Choices in the beverage category have changed dramatically from Coke or Pepsi. Words like “natural energy,” “cold-pressed,” and “probiotic” are cropping up in every day drink conversation. It shouldn’t be surprising, then, that traditional beverages are losing ground to niche concepts. High sugar beverages, such as soda, are on the decline as better for you beverages move in to the category. These BFY beverages are heavy hitters with claims such as satiety, energy, and nutrition. This shift signals a change in shopper desire. Consumers want more than just refreshment; they want additional benefits. The challenge is for a beverage to give its functional claim mainstream/broad appeal in a competitive category.

One example of a beverage giant testing out the waters of BFY beverage claims is Gatorade’s announcement of an organic line. Organic purchasing behavior has been steadily increasing and Gatorade hopes their new line will be a way to reach those shoppers. Consumers increasingly demand organic products, but at the same time, lack clarity and understanding as to what organic means or what constitutes an organic product. A popular way of thinking is simply that organic means healthy. By launching this new line, Gatorade hopes to capitalize on this belief that their organic line will be a “healthier” version of their popular sports drink. With 71% of consumers wanting to avoid artificial flavors and colors, Gatorade (and its parent company PepsiCo), along with other traditional, artificial-friendly companies like Coca-Cola, will need to reformulate their products to buy in to this perception of being “healthier,” while still delivering on their iconic taste.

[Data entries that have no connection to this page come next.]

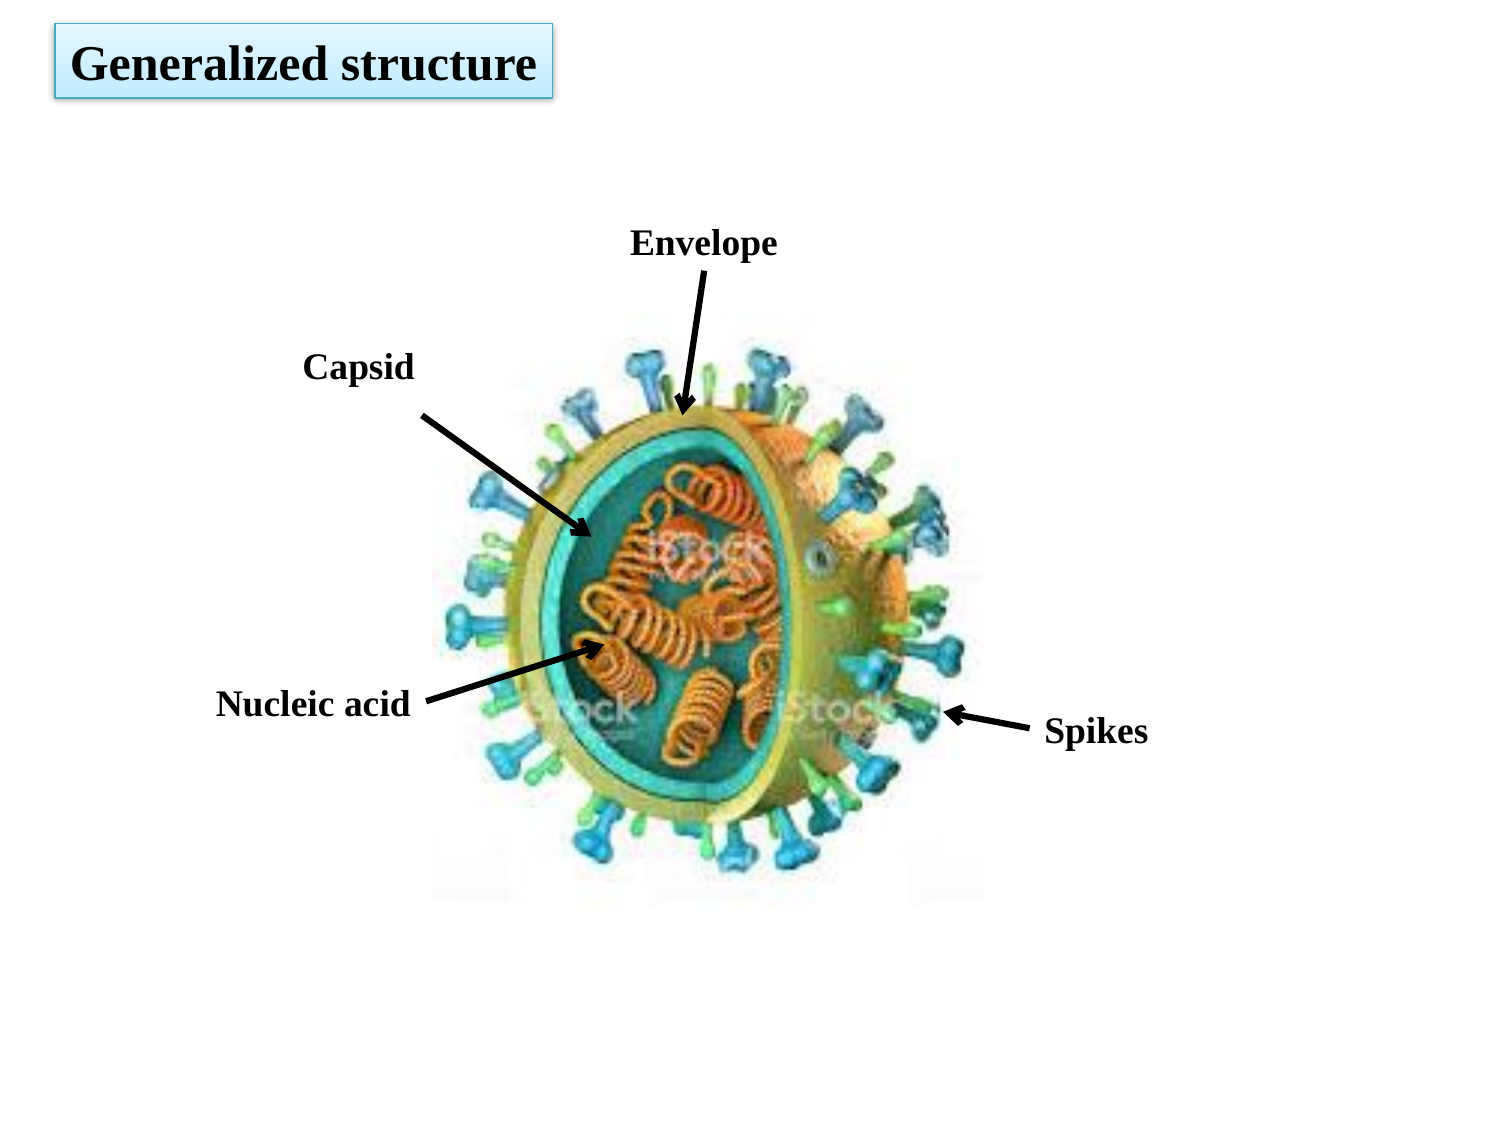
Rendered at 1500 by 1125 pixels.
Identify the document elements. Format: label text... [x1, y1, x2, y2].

text_box Generalized structure [54, 23, 553, 99]
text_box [187, 210, 1173, 915]
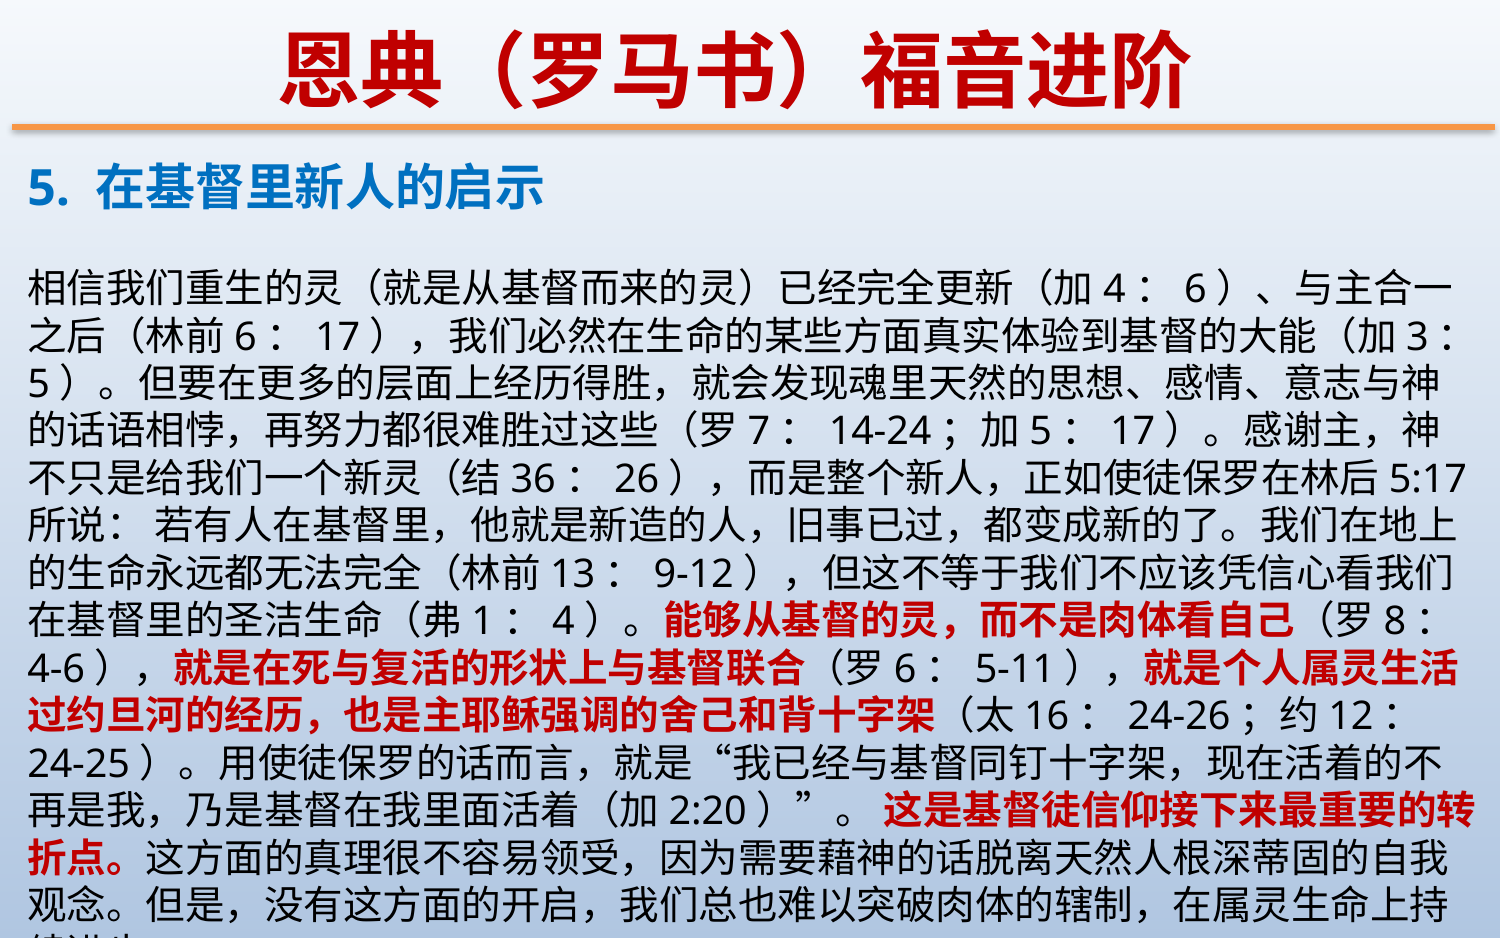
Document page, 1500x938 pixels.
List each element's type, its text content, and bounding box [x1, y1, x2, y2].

text_box 5. 在基督里新人的启示 相信我们重生的灵（就是从基督而来的灵）已经完全更新（加4：6）、与主合一之后（林前6：17），我们必然在生命的某些方面真实体验到基督的大能（加3：5）。但要在更多的层面上经历得胜，就会发现魂里天然的思想、感情、意志与神的话语相悖，再努力都很难胜过这些（罗7：14-24；加5：17）。感谢主，神不只是给我们一个新灵（结36：26），而是整个新人，正如使徒保罗在林后5:17所说： 若有人在基督里，他就是新造的人，旧事已过，都变成新的了。我们在地上的生命永远都无法完全（林前13：9-12），但这不等于我们不应该凭信心看我们在基督里的圣洁生命（弗1：4）。能够从基督的灵，而不是肉体看自己（罗8：4-6），就是在死与复活的形状上与基督联合（罗6：5-11），就是个人属灵生活过约旦河的经历，也是主耶稣强调的舍己和背十字架（太16：24-26；约12：24-25）。用使徒保罗的话而言，就是“我已经与基督同钉十字架，现在活着的不再是我，乃是基督在我里面活着（加2:20）”。 这是基督徒信仰接下来最重要的转折点。这方面的真理很不容易领受，因为需要藉神的话脱离天然人根深蒂固的自我观念。但是，没有这方面的开启，我们总也难以突破肉体的辖制，在属灵生命上持续进步。 [12, 148, 1495, 938]
text_box 恩典（罗马书）福音进阶 [262, 10, 1236, 126]
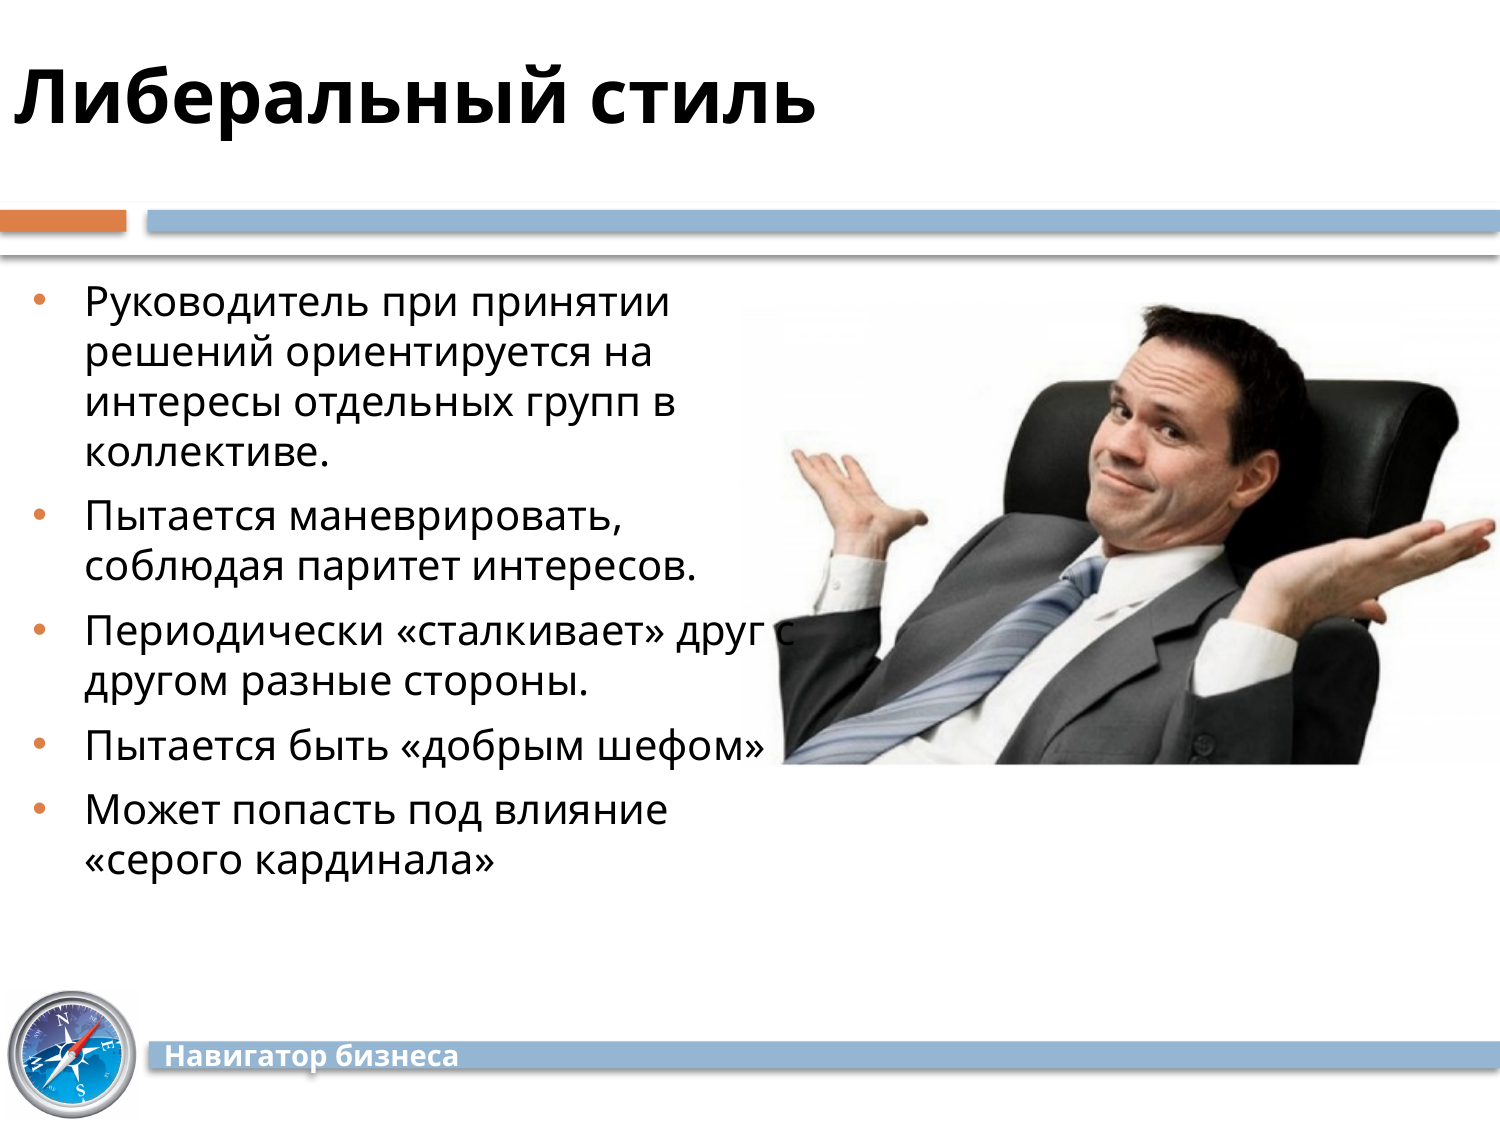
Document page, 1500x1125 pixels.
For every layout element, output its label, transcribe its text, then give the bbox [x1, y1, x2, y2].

title Либеральный стиль [0, 0, 1350, 188]
list Руководитель при принятии решений ориентируется на интересы отдельных групп в коллективе. Пытается маневрировать, соблюдая паритет интересов. Периодически «сталкивает» друг с другом разные стороны. Пытается быть «добрым шефом» Может попасть под влияние «серого кардинала» [15, 264, 836, 1013]
picture [740, 302, 1500, 768]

Keep in mind, however, that Gatorade’s entrance into a more health-focused sector is not a novel idea. Since its founding in 2012, ASPIRE Beverage Company has offered athletes a low-calorie and low-sugar sport drink alternative with no artificial colors, flavors or preservatives. Finding success largely through grassroots efforts, Aspire has utilized a marketing approach that involves the very athletes they wish to target. After turning down a national distribution offer from Target—at the risk of getting too big, too fast—Aspire opted to involve those using their products and have enlisted student athletes as brand ambassadors that raise product awareness across the United States. They plan to grow their brand organically and educate their consumers at the same time, rather than capitalize on a trend merely for a profit. Obviously, Aspire has the same goal as Gatorade—to sell more sport drinks—but ultimately, co-founder John Montague hopes to “solve the problem” of people “drinking junk in the name of sports.”

All these factors combine to create a very fascinating category, which has been experiencing explosive varietal growth in the last few years. As old school beverages decline, it will be curious to see how current trends (e.g. probiotics, natural energy sources) fit in corporate innovation; when niche market products experience such an increase in sales, how many eggs does one put in that basket moving forward? Are people buying that drink because they understand what a probiotic is and what, explicitly, that is going to do for their body? Is that shopper particular that her beverage exceeds 10 grams of protein exactly? Many micro trends move mainstream, but understanding the functional need or perceived benefit behind them may be more beneficial to big brands, rather than just copy-catting the niche products.